Australia: General: Indemnity costs and interest on costs

Insurance update

Ryding v Miles & Ors (No 2) [2012] NSWSC 312

Background Facts

The plaintiff, Mr Ryding, engaged in various construction and quarry works. The four defendants were owners of land on which a quarry was operated (the land). In the main proceeding (Ryding v Miles & Ors [2012] NSWSC 153) Mr Ryding claimed that he suffered loss as a result of the defendants' failure to sign a consent form relating to a development application to Kempsey Shire Council for the installation of a weighbridge and associated road works on the land. The proceeding against all four defendants was dismissed.

The defendants subsequently made submissions to the NSW Supreme Court on costs, seeking:

  1. indemnity costs on the basis that (a) the plaintiff had maintained proceedings seeking damages for a loss of opportunity that he must have known was already lost for reasons unrelated to the alleged breaches by the defendants, (b) the plaintiff continued the claim in circumstances where he knew he had suffered no loss, and (c) the plaintiff pursued litigation although he was aware that he had consent from the defendants to lodge the relevant application the subject of the proceeding;
  2. in the alternative, indemnity costs from the day after the expiration of their offer of compromise to the plaintiff; and
  3. an order for interest on their costs pursuant to section 101 of the Civil Procedure Act 2005.

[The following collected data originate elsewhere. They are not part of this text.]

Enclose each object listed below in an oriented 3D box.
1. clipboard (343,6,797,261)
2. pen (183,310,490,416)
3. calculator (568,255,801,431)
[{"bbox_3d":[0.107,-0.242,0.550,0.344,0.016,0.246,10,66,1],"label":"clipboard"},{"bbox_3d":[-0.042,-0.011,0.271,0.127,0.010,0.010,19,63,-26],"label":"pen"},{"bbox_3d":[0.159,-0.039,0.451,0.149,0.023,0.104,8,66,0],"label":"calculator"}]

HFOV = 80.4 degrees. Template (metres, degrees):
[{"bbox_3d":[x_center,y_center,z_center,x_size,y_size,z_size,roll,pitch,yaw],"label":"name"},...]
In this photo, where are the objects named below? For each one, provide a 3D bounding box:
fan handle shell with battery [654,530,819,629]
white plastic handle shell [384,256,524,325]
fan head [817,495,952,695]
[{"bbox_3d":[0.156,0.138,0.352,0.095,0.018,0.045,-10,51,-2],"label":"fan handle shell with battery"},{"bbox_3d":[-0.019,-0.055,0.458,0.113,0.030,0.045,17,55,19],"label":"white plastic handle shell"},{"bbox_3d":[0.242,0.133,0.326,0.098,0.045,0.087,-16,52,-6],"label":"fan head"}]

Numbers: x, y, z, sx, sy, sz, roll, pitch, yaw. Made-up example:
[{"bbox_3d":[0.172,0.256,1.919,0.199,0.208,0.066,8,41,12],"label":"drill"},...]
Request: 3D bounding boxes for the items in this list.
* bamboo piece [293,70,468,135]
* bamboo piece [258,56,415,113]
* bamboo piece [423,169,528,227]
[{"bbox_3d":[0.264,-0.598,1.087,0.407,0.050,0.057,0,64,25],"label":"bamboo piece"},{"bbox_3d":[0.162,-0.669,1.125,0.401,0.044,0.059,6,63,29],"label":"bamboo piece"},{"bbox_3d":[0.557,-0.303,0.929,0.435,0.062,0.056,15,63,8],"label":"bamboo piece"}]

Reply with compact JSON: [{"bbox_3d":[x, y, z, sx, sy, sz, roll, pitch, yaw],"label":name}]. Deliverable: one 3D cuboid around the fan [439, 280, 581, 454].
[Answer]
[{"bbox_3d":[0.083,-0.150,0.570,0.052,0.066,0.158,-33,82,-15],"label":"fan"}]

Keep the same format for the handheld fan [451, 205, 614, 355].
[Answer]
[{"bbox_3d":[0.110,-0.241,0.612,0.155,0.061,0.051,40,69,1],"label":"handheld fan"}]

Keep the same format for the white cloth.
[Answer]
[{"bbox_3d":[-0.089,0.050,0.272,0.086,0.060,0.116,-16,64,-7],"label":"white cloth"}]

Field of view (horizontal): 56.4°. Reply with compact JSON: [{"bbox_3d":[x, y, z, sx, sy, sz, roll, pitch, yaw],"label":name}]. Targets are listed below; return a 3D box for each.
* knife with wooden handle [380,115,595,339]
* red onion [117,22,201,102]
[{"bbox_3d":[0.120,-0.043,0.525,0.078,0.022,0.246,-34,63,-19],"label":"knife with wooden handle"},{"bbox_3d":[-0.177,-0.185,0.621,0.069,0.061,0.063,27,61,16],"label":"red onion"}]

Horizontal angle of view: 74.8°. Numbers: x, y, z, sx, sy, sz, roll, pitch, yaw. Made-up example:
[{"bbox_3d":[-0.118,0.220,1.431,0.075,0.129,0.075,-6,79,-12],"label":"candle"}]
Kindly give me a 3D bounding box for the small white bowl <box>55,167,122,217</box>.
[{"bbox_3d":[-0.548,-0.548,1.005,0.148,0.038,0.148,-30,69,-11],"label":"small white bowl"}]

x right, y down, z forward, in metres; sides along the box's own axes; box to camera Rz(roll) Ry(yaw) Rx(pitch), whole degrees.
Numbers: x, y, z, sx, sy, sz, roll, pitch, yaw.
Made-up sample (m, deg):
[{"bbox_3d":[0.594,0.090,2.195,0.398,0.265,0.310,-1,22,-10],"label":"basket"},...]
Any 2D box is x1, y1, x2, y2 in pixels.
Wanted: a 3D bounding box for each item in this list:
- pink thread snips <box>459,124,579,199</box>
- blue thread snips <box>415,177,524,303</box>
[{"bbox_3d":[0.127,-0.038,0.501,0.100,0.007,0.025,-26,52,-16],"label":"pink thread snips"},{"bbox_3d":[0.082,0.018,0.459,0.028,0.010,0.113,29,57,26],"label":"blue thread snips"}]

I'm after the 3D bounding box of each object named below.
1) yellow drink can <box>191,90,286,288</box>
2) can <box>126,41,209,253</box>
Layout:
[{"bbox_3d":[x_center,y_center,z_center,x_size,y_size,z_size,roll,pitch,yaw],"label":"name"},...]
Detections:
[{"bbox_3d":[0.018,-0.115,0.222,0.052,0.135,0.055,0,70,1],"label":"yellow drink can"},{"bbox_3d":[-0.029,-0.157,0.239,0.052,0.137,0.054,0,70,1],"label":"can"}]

The Court's determination of the above application provides a very helpful overview of some of the circumstances in which indemnity costs and interest on costs may be awarded.


Indemnity Costs

The Court accepted the defendants' alternative submission and ordered the plaintiff to pay their costs on a party/party basis up to 9 July 2009 (the day the offer of compromise expired) and thereafter on an indemnity basis. In making this determination, the Court made the following comments in relation to when it is appropriate to award indemnity costs:

  1. if a valid offer of compromise is made by a defendant and not accepted, then, unless the Court otherwise orders, if the final judgement is not less favourable to the plaintiff, the defendant is entitled to a costs order on an indemnity basis from the day following the day on which the offer was made. This entitlement is a "prima facie" entitlement and there are a number of cases that suggest compelling or exceptional circumstances would be required to justify a departure from those rules;
  2. there were no exceptional circumstances to support deviation from the usual rule in this case. However, if "exceptional circumstances" did justify a departure from the prima facie entitlement to indemnity costs arising from an offer of compromise, then his Honour would have held that the defendants' offer of compromise took effect as a Calderbank offer;
  3. even though the making of a Calderbank offer does not automatically result in a favourable costs order, even if the judgment is more favourable to the party making the offer than the terms of the offer, if the offer of compromise was treated as a Calderbank offer, the circumstances of this case would have justified indemnity costs being awarded;
  4. there was nothing in the facts of this case to suggest that the defendants would not have intended their offer of compromise to operate as a Calderbank offer if it were not effective as a formal offer of compromise and their intent for it act as such was implied in the relevant circumstances; and
  5. in order to be entitled to indemnity costs under a Calderbank offer, the defendants must establish both that the offer represents a genuine element of compromise of the dispute and that it was unreasonable for the plaintiff to reject it.

Interest on costs

The Court ordered the plaintiff to pay the defendants interest on costs and disbursements in connection with the proceeding on the "Allowed Percentage" from the day payment was made until such time as the plaintiff pays the costs due. The Court's reasoning for this decision was:

  1. where proceedings have continued over a long period of time, the defendants will have been out-of-pocket by payment of costs to their lawyers and an order for interest on those costs should be made to compensate them for that unless there are any countervailing discretionary factors;
  2. the power to order interest on costs should not be exercised without evidence of the amounts paid and the dates of payment. An affidavit from the solicitor for the defendants giving evidence that tax invoices were rendered and that they were paid and which annexed a copy of the firm's accounting ledger showing the dates the invoices were rendered and payment made, was sufficient evidence;
  3. in calculating how interest should be paid a formula calculating the "Allowed Percentage" should be adopted to avoid the complex and expensive task of a costs assessor calculating interest on individual payments; and
  4. the Allowed Percentage is calculated as ((Y/X) x 100 per cent) where:
  5. X = the total amount of costs and disbursements which the defendants have paid or are liable to pay their legal advisers in connection with the proceeding;

    Y = the total amount of costs and disbursements allowed on assessment to the defendants in connection with these proceedings.

The content of this article is intended to provide a general guide to the subject matter. Specialist advice should be sought about your specific circumstances.